▶ **About this task**
Gather the lines from the material that contain "Precio".

──────── Material for this task

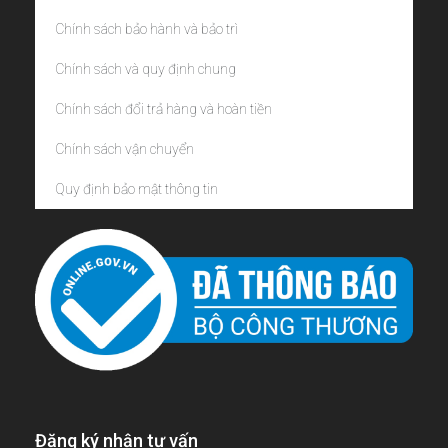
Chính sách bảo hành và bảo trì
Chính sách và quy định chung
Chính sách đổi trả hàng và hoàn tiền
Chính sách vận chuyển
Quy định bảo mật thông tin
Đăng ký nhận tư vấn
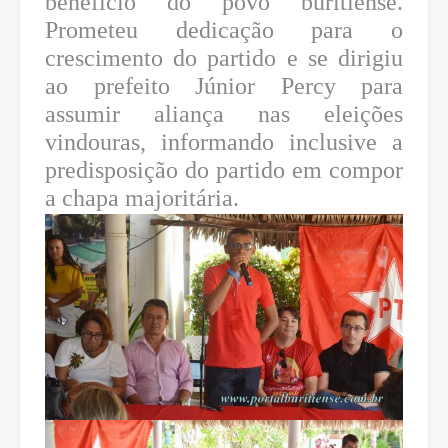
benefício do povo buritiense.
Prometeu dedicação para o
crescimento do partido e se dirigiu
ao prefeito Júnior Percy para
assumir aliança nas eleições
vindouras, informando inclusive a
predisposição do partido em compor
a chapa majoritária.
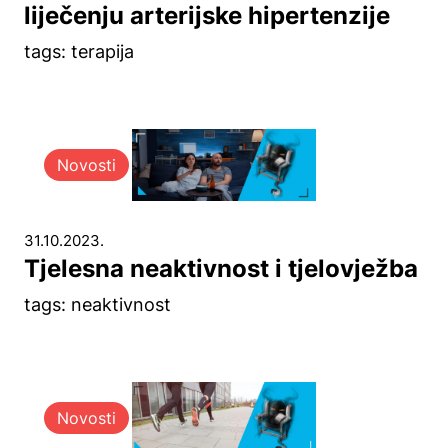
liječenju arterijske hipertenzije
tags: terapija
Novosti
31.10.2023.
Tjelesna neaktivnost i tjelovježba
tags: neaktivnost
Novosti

────────────────
──────── Material for this task

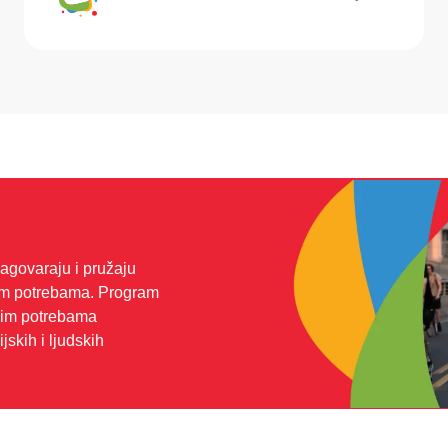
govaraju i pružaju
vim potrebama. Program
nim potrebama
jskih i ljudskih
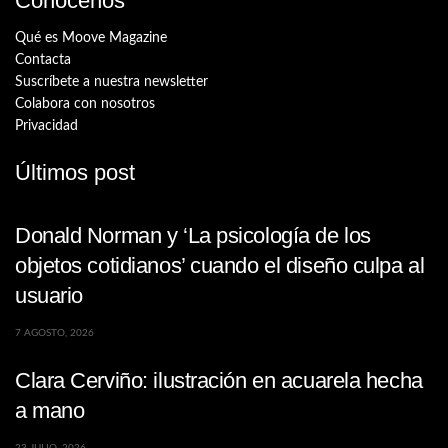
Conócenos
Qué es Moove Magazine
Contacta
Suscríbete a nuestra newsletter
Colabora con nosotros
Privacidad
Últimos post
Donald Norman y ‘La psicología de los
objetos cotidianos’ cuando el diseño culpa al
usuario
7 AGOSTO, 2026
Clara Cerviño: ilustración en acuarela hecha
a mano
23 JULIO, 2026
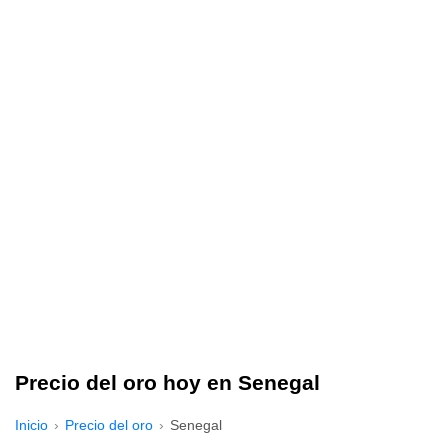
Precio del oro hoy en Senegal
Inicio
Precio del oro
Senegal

────────────────

▶ **Response to the task**
Precio del oro hoy en Senegal
Precio del oro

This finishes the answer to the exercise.